## GIVEN DATA:
=====
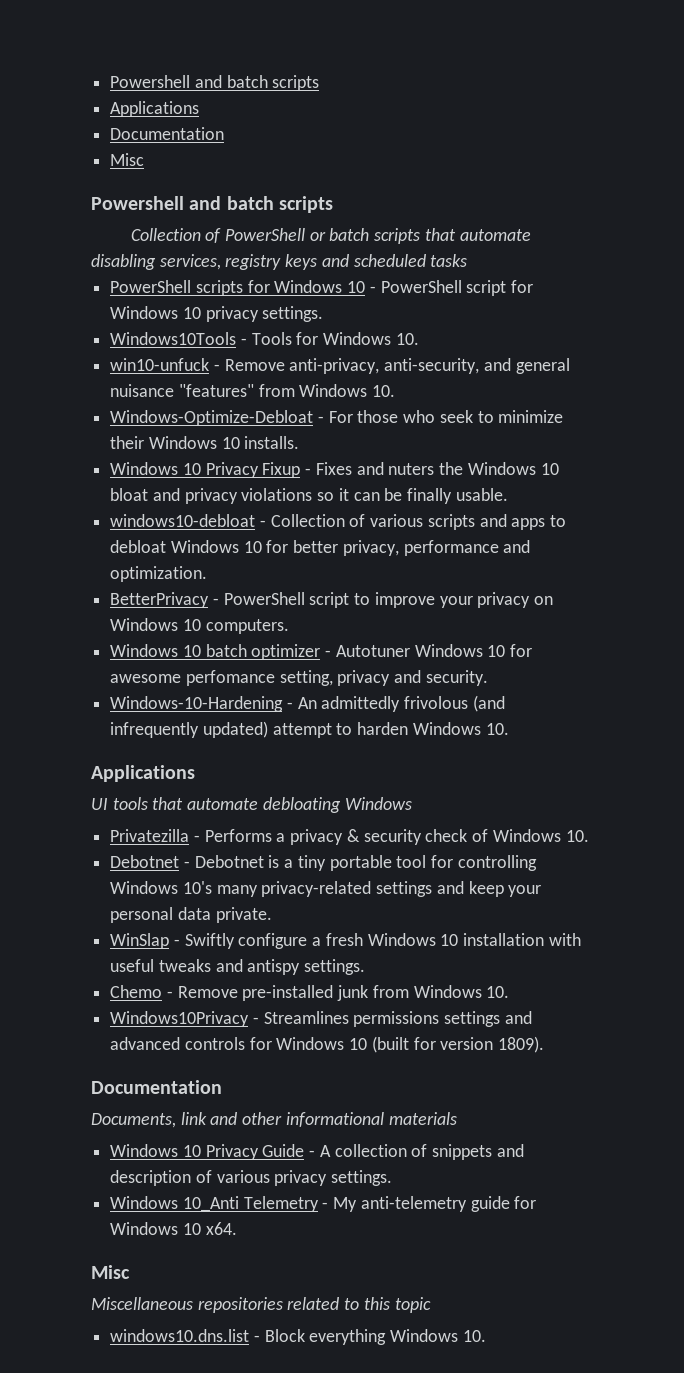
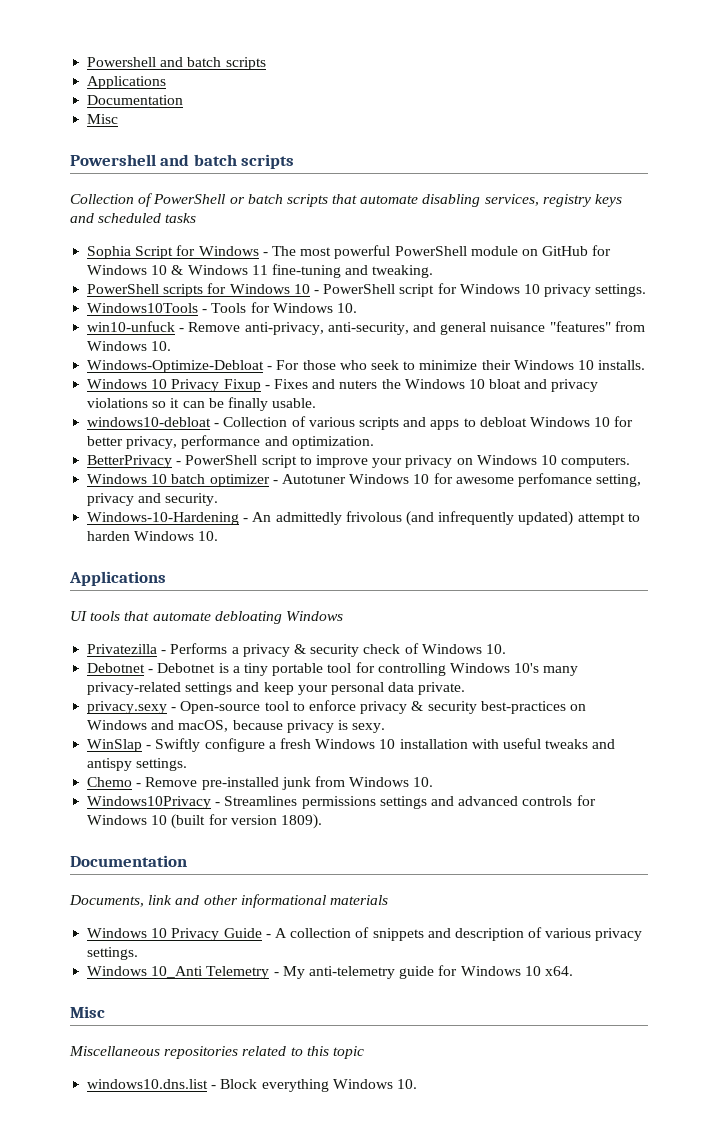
(468, 260) none -> [87,245,612,259] [87,264,434,278] // Sophia Script for Windows - The most powerful PowerShell module on GitHub for Windows 10 & Windows 11 fine-tuning and tweaking.
(272, 915) none -> [87,700,586,714] [87,720,386,733] // privacy.sexy - Open-source tool to enforce privacy & security best-practices on Windows and macOS, because privacy is sexy.

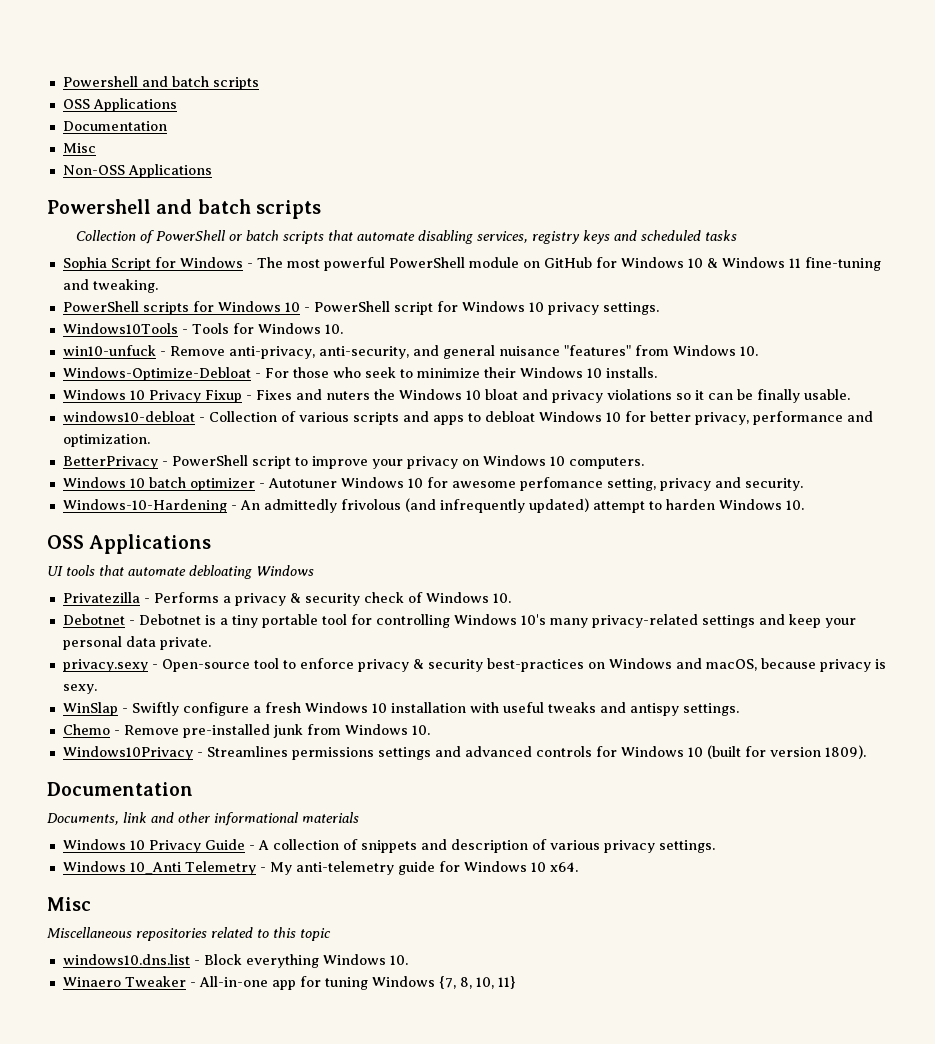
[87,57,266,70] Powershell and batch scripts // -> [62,76,259,90] [62,99,90,109] Powershell and batch scripts // OSS
(119, 119) none -> [62,164,212,178] // Non-OSS Applications
(219, 536) none -> [47,535,84,549] OSS
(417, 1084) none -> [62,976,516,990] // Winaero Tweaker - All-in-one app for tuning Windows {7, 8, 10, 11}

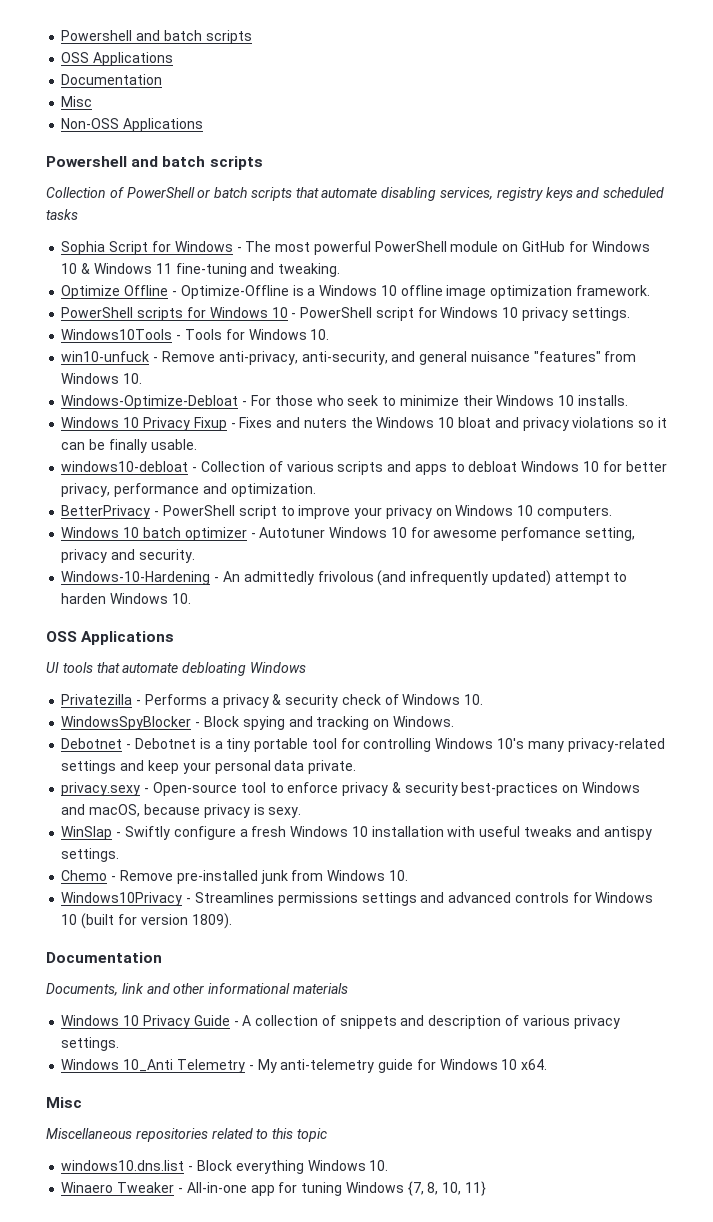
(158, 286) none -> [61,285,650,299] // Optimize Offline - Optimize-Offline is a Windows 10 offline image optimization framework.
(511, 598) none -> [61,716,454,730] // WindowsSpyBlocker - Block spying and tracking on Windows.

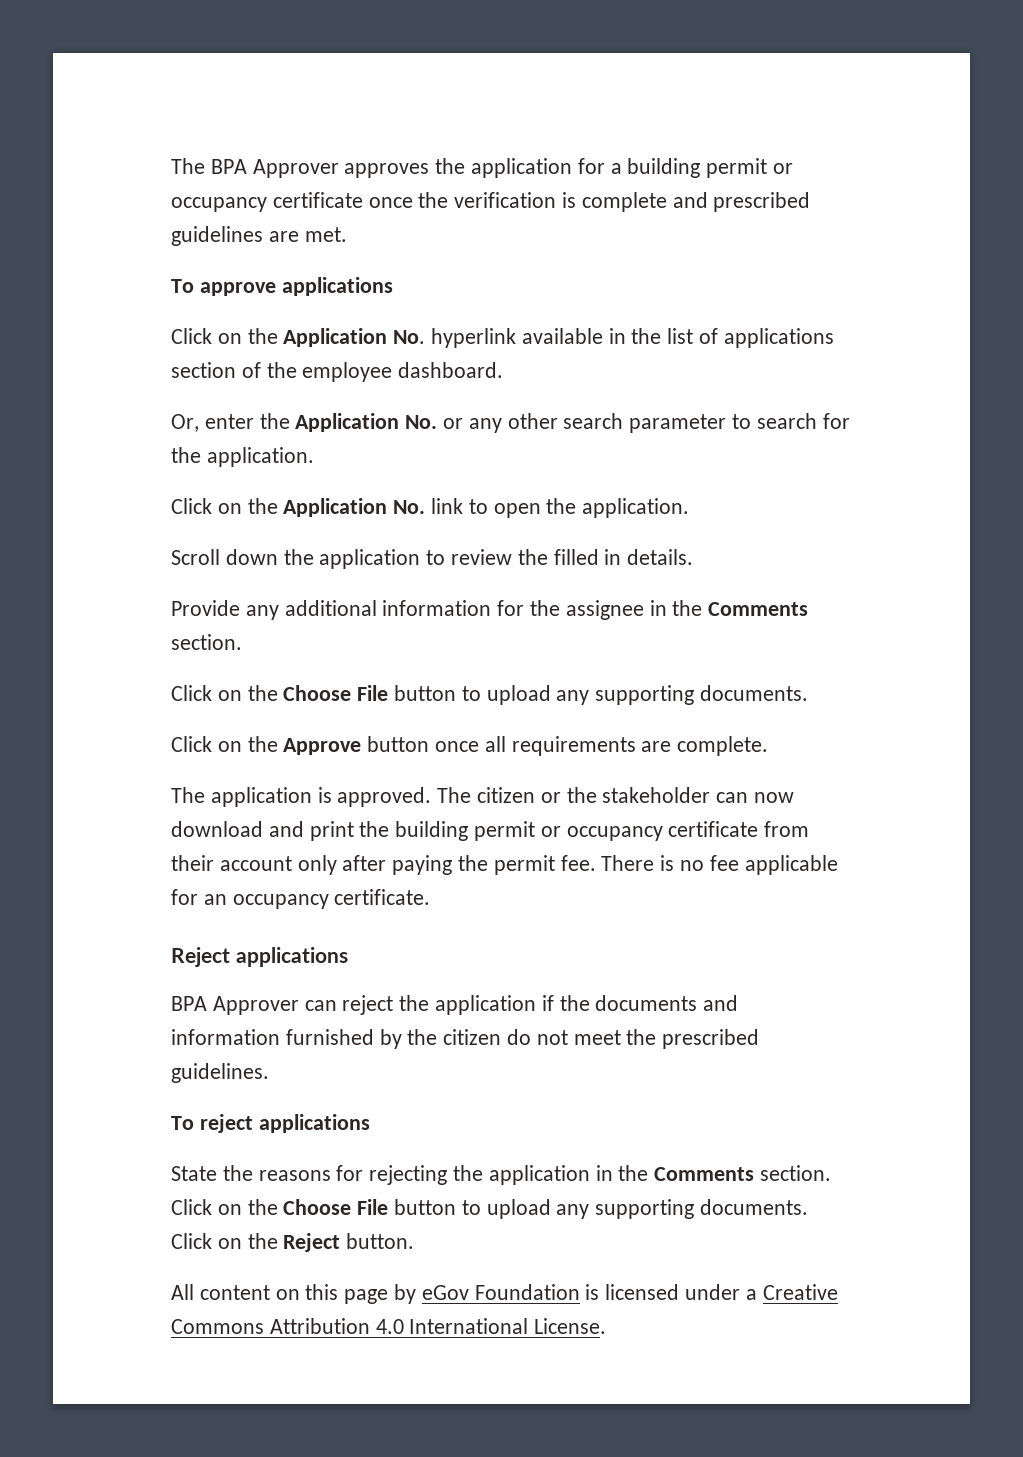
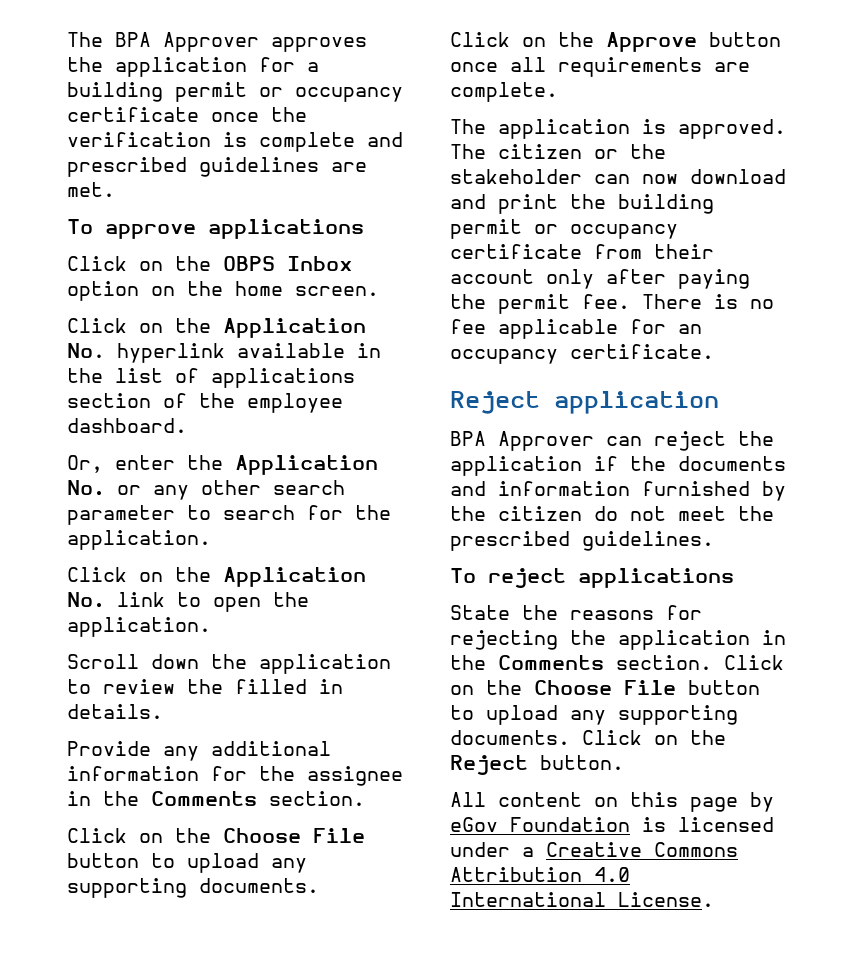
(393, 286) none -> [67,256,352,271] [67,281,379,301] // Click on the OBPS Inbox option on the home screen.
[235,947,348,967] applications -> [554,391,719,414] application

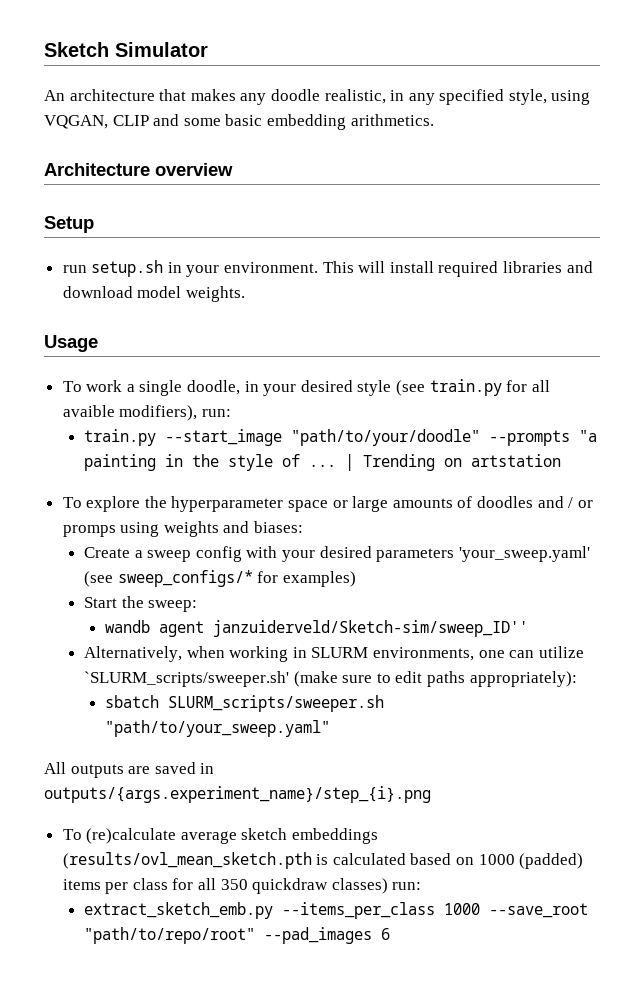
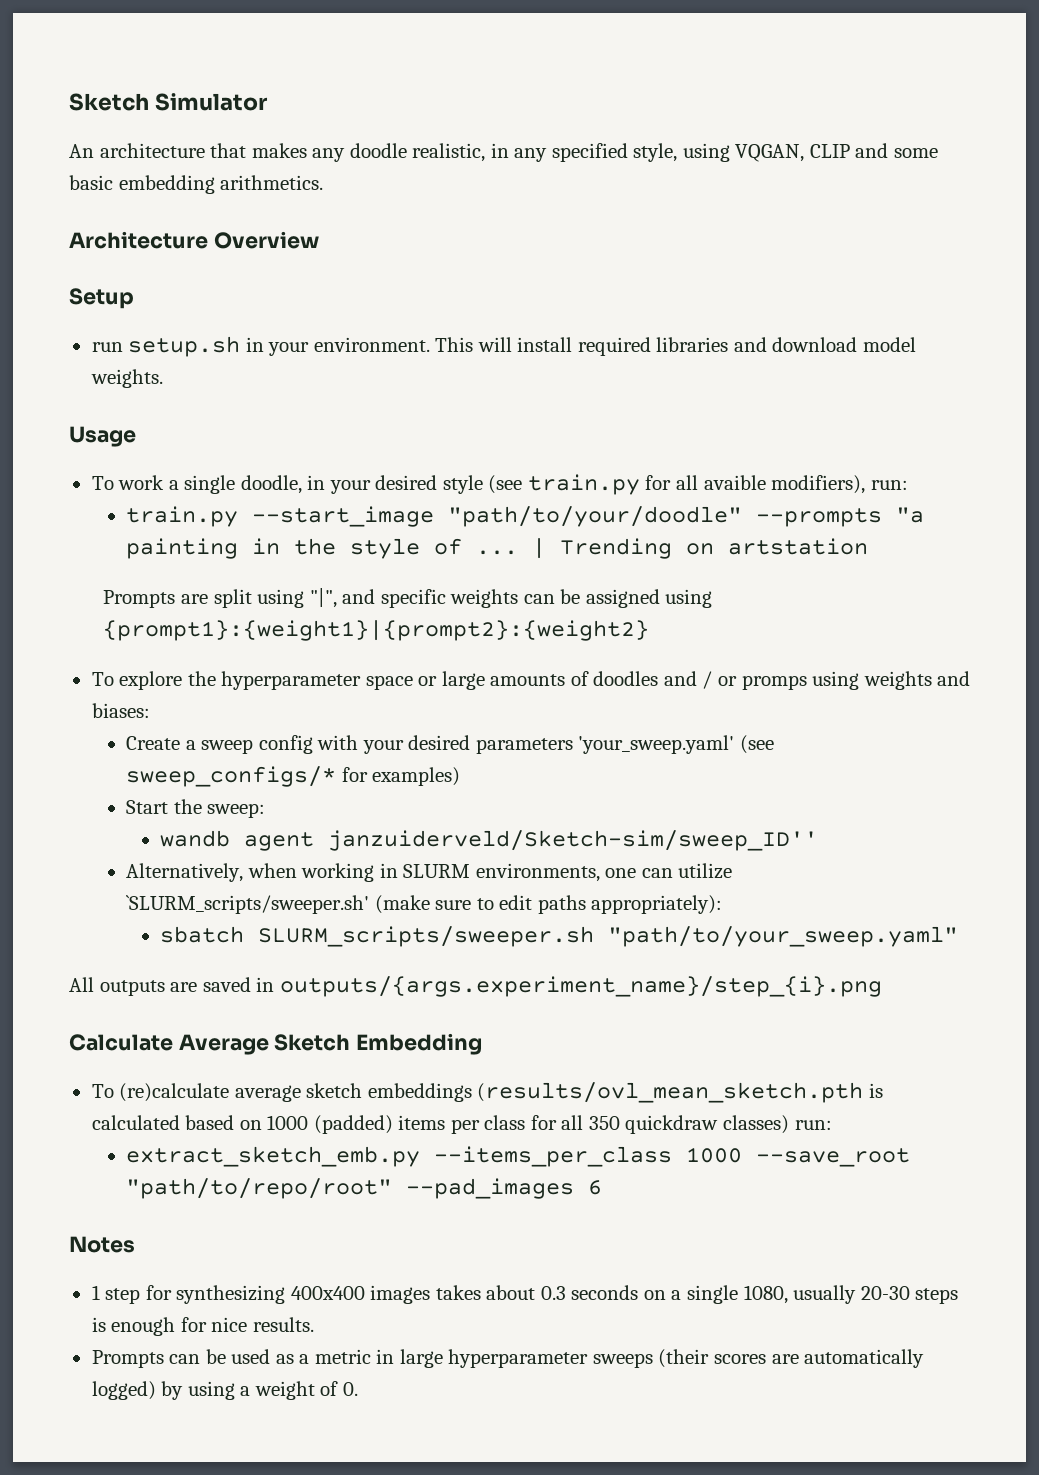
[155,163,233,176] overview -> [213,231,319,249] Overview
(561, 460) none -> [103,588,713,608] [103,620,650,641] // Prompts are split using "|", and specific weights can be assigned using {prompt1}:{weight1}|{prompt2}:{weight2}
(431, 794) none -> [69,1033,483,1055] // Calculate Average Sketch Embedding
(390, 934) none -> [69,1236,135,1253] [91,1285,959,1304] [91,1317,314,1336] [91,1349,925,1368] [91,1381,358,1400] // Notes // 1 step for synthesizing 400x400 images takes about 0.3 seconds on a single 1080, usually 20-30 steps is enough for nice results. // Prompts can be used as a metric in large hyperparameter sweeps (their scores are automatically logged) by using a weight of 0.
=====
## TASK DETAILS:
Retype the data word for word, please, and keep the images out.

## RESPONSE:
(468, 260) none -> [87,245,612,259] [87,264,434,278] // Sophia Script for Windows - The most powerful PowerShell module on GitHub for Windows 10 & Windows 11 fine-tuning and tweaking.
(272, 915) none -> [87,700,586,714] [87,720,386,733] // privacy.sexy - Open-source tool to enforce privacy & security best-practices on Windows and macOS, because privacy is sexy.

[87,57,266,70] Powershell and batch scripts // -> [62,76,259,90] [62,99,90,109] Powershell and batch scripts // OSS
(119, 119) none -> [62,164,212,178] // Non-OSS Applications
(219, 536) none -> [47,535,84,549] OSS
(417, 1084) none -> [62,976,516,990] // Winaero Tweaker - All-in-one app for tuning Windows {7, 8, 10, 11}

(158, 286) none -> [61,285,650,299] // Optimize Offline - Optimize-Offline is a Windows 10 offline image optimization framework.
(511, 598) none -> [61,716,454,730] // WindowsSpyBlocker - Block spying and tracking on Windows.

(393, 286) none -> [67,256,352,271] [67,281,379,301] // Click on the OBPS Inbox option on the home screen.
[235,947,348,967] applications -> [554,391,719,414] application

[155,163,233,176] overview -> [213,231,319,249] Overview
(561, 460) none -> [103,588,713,608] [103,620,650,641] // Prompts are split using "|", and specific weights can be assigned using {prompt1}:{weight1}|{prompt2}:{weight2}
(431, 794) none -> [69,1033,483,1055] // Calculate Average Sketch Embedding
(390, 934) none -> [69,1236,135,1253] [91,1285,959,1304] [91,1317,314,1336] [91,1349,925,1368] [91,1381,358,1400] // Notes // 1 step for synthesizing 400x400 images takes about 0.3 seconds on a single 1080, usually 20-30 steps is enough for nice results. // Prompts can be used as a metric in large hyperparameter sweeps (their scores are automatically logged) by using a weight of 0.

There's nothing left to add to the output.